Mark, earlier you posted about the report of how to get the US more competitive which contained a recommendation for 10,000 new math/science teachers. The point Mitesh brings up is the Achilles Heel of that plan. If you add 10,000 teachers that can't inspire anyone, you've just wasted a lot of money and taken 10,000 people who could be productive elsewhere in our economy out of the labor pool.
Here's a better idea: Have the U.S. Government give Kathy Sierra and Co. a pile of money to develop a "Head First Algebra" book and course materials and put them on the internet for free. Allow teachers who aren't that great at math to use the materials themselves to get that "I rock at Algebra" feeling and then pass it along to their students. Problem solved for under $100,000 total. In truth, I'll bet we could get the whole thing done free by asking the executives on the orginal study committee to fund it out of their personal holdings - because it would be an awesome legacy to leave behind!
More great points.
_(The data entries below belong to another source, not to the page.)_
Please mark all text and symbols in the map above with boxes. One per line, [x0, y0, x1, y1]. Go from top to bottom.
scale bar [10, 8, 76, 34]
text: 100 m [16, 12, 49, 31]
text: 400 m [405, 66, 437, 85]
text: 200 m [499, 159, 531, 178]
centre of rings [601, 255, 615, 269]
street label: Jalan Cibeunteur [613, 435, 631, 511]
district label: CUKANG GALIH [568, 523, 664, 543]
Let's do that head-first idea, Mike.
And yeah, the schoolteacher bit is a perfect crystalization of a vicious cycle:
1. Left brain, narrow-focus and risk averse, school teachers/administrators create linear, left-brain-centric protocols.
2. least analytical or patient (Right-brained) kids fall asleep, or pull hair out, and do miserably.
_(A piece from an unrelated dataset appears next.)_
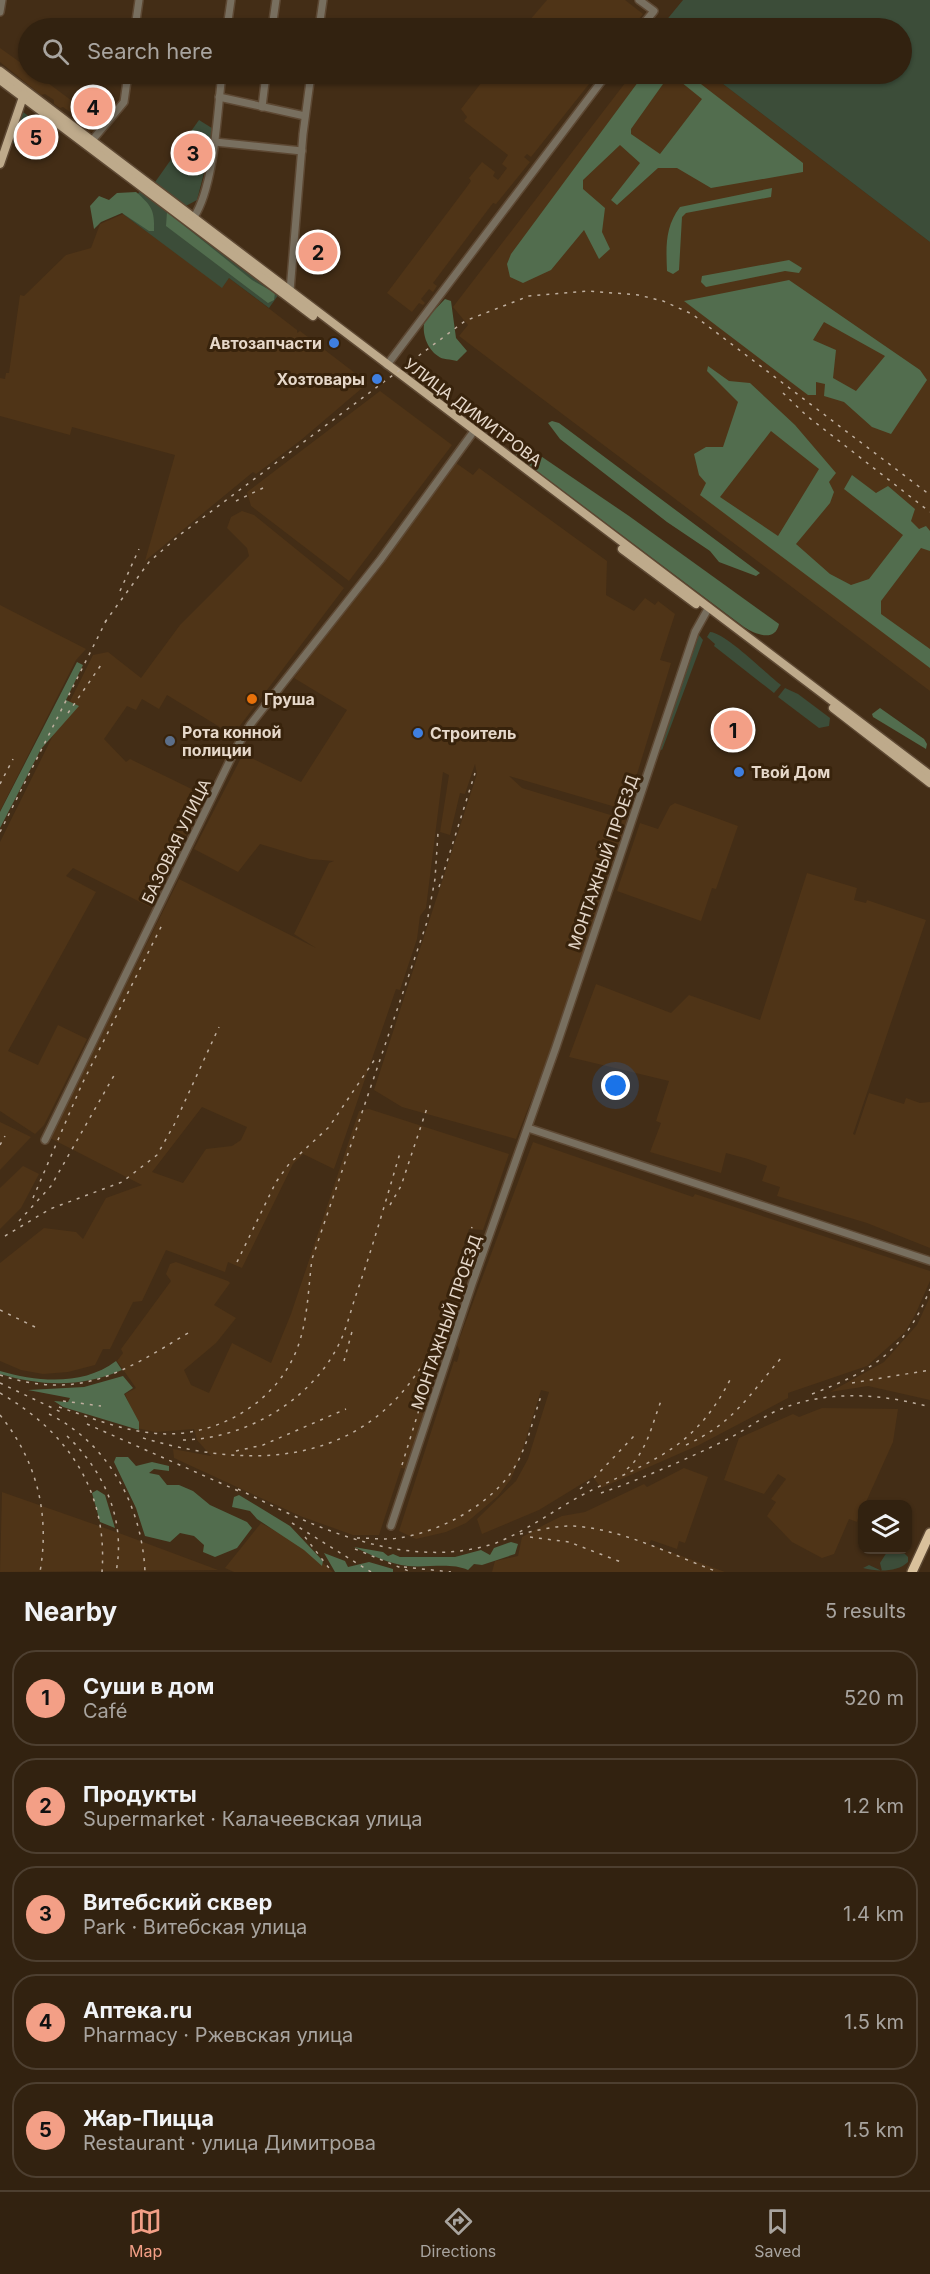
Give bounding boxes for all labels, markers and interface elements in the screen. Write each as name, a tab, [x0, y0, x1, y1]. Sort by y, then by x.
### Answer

3. L/B teachers confab: invent lower standards and new math, but still present lessons in rote, inert manner. Kids still fail.
4. Left brain, narrow-focus and risk averse Business people get uppity, demand more quality and accountability. Politicians pick up their banner. Their solution? TPS reports for education--SOL tests that remove ANY opportunity for creativity, ad hoc problem solving, and engagement in the class-room because teachers are teaching to the test; rote memorization, turbocharged.
5. More high-maintenance and low-resourceful grown-up drones are unleashed into a world they're not ready for except in the most directed of situations leading to Nanny States and the comforting words of totalitarian Daddies.
6. Return to Step 1 and repeat. A few hundred times.
7. Then a meteor strikes. Or somebody with the big checkbook finally takes guys like Ian Jukes seriously.
Sounds like a good skype topic. Look for me online.